Whoa, these are the heads who’d been distributing giant robot for the last while. Luckily, they struck a partnership fairly recently and we’re taken care of, but over all this is bad news. I hope I didn’t pay for my membership, and if you did, that sucks. Again, it’s an example of us working with the nice small people and maybe getting screwed by them. This actually blows.
Dear IPA members,
We are very sorry to report that the Independent Press Association has ceased operations, effective immediately. We have taken this action because we have been unable to raise the funds necessary to continue ongoing operations and to resolve our debt to Indy Press Newsstand Services publishers. Ultimately, we were unable to overcome the toll of the ongoing deficits incurred by the newsstand operation. Because of this, the IPA board voted to shut down operations in order to liquidate the assets of the organization and distribute the resulting funds fairly to all of IPA’s creditors.
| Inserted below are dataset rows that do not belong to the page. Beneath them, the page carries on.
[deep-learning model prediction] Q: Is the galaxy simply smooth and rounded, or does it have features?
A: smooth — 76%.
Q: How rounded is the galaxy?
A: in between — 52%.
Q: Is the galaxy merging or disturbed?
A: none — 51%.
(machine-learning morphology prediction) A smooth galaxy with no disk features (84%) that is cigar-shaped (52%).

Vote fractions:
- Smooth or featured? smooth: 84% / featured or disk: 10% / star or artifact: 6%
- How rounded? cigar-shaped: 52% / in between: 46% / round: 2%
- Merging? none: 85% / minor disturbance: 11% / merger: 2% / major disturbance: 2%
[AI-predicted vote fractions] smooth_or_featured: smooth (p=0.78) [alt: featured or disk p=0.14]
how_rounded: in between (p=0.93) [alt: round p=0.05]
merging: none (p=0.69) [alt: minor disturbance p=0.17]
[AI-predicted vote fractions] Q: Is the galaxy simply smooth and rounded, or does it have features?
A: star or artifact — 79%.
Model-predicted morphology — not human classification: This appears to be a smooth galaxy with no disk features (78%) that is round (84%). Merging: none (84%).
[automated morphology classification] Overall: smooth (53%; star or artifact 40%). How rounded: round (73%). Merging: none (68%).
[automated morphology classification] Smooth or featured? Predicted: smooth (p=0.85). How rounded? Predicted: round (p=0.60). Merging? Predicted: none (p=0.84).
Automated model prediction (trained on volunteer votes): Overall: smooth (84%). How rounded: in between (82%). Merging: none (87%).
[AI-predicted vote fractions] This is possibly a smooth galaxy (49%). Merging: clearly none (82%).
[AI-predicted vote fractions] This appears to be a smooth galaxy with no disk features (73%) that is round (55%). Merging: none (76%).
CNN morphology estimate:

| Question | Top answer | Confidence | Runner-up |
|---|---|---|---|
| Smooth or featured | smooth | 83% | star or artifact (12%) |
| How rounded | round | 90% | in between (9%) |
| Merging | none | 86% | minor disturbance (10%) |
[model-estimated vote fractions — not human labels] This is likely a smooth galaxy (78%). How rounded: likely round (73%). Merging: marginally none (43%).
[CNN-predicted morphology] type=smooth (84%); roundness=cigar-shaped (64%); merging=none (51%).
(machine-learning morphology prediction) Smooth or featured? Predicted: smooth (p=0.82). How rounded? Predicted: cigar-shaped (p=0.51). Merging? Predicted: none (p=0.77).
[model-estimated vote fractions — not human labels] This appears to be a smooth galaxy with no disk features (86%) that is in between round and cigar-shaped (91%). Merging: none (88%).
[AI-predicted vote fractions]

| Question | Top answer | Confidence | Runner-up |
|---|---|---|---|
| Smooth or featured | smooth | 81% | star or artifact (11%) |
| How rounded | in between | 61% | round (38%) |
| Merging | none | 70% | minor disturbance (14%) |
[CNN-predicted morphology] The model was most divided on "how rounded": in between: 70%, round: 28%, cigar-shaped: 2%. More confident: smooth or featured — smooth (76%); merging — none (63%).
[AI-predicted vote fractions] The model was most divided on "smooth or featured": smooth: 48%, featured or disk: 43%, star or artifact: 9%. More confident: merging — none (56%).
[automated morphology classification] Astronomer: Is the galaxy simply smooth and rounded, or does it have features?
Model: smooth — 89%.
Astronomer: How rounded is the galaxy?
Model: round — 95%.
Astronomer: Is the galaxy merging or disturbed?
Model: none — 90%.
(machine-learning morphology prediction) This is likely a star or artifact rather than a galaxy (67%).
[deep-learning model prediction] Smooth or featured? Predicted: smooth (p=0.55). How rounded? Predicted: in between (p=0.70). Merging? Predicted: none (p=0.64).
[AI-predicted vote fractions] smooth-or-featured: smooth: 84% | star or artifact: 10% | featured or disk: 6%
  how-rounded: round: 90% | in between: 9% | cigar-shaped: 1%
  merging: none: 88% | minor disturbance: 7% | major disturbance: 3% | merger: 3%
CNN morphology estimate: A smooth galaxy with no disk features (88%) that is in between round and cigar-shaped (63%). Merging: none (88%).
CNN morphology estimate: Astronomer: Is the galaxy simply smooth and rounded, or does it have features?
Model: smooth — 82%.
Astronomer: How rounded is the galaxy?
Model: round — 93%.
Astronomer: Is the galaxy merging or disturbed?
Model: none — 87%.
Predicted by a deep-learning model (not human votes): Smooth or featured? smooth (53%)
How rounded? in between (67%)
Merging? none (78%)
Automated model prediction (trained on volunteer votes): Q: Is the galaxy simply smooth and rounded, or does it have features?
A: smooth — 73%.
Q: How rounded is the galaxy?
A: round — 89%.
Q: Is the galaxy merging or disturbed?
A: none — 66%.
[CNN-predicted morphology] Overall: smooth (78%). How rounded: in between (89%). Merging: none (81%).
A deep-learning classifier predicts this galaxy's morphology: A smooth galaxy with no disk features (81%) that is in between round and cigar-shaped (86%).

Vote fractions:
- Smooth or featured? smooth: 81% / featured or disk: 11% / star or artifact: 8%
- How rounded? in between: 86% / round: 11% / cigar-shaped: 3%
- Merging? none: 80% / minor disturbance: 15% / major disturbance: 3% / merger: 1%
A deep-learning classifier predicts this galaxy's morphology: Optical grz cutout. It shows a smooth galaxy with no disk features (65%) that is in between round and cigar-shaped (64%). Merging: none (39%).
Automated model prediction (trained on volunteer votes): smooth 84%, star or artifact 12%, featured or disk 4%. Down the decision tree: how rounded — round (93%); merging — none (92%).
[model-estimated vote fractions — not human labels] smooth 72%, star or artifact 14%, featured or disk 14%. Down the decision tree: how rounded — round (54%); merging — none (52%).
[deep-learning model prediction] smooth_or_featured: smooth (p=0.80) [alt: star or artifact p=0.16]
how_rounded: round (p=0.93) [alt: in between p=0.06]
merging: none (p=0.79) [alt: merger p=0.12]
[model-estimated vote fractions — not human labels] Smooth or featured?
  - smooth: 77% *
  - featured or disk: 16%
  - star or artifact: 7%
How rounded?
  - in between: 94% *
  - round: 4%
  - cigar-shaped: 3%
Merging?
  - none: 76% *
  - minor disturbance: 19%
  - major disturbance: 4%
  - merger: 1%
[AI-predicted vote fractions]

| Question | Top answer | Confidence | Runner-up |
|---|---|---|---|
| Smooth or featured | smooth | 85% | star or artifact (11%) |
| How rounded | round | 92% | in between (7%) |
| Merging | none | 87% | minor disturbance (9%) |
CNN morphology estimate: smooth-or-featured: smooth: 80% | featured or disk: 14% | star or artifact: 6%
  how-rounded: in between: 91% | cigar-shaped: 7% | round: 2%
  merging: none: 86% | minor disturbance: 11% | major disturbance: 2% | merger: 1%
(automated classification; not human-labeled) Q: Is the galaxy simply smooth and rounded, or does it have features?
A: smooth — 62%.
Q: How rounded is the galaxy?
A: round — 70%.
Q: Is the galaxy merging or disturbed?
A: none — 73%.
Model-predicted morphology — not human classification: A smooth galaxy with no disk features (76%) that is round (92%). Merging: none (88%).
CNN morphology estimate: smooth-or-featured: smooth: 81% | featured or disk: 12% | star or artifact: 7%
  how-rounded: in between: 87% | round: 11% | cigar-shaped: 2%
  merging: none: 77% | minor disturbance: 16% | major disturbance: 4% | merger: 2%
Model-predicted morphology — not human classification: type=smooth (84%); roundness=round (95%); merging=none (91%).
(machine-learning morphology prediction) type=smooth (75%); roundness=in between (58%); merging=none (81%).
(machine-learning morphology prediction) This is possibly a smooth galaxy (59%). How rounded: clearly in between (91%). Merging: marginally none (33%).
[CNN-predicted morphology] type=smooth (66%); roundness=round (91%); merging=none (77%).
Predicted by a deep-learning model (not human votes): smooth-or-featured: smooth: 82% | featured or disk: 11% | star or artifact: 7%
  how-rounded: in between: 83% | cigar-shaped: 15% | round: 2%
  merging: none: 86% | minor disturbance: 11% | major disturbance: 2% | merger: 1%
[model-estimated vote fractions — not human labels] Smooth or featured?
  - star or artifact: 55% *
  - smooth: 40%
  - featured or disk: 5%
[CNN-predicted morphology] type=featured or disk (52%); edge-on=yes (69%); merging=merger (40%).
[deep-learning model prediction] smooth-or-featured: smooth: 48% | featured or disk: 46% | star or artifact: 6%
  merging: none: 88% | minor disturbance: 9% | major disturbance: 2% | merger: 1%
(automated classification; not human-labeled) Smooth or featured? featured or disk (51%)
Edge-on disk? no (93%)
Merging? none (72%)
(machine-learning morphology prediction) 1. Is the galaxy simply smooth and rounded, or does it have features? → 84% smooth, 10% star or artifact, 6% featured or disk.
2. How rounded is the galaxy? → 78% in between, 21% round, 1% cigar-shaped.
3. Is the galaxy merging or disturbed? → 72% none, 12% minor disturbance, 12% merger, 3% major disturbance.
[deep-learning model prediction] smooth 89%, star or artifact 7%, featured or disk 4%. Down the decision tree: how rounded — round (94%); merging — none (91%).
While very painful, we believe that this step is in the best interests of Indy Press publishers and our other creditors, and therefore is in keeping with the mission of the IPA. Indy Press publishers who are owed money by the IPA should be contacted shortly by the firm to whom the IPA has assigned its assets. If you would like more information about this process, please contact the assignee, Uecker & Associates, at email@example.com.
In 2006, we struck a strategic partnership with Disticor Newsstand Services to assume responsibility for distributing Indy Press Newsstand titles. Fortunately, publishers’ distribution agreements will survive the shut-down of the IPA, so independent publishers should continue to have a committed partner in Disticor to support their ongoing distribution efforts. Disticor expects to assume responsibility for marketing Indy Press titles, and Disticor customer service representatives should be in touch with Indy Press publishers soon regarding their marketing and distribution plans.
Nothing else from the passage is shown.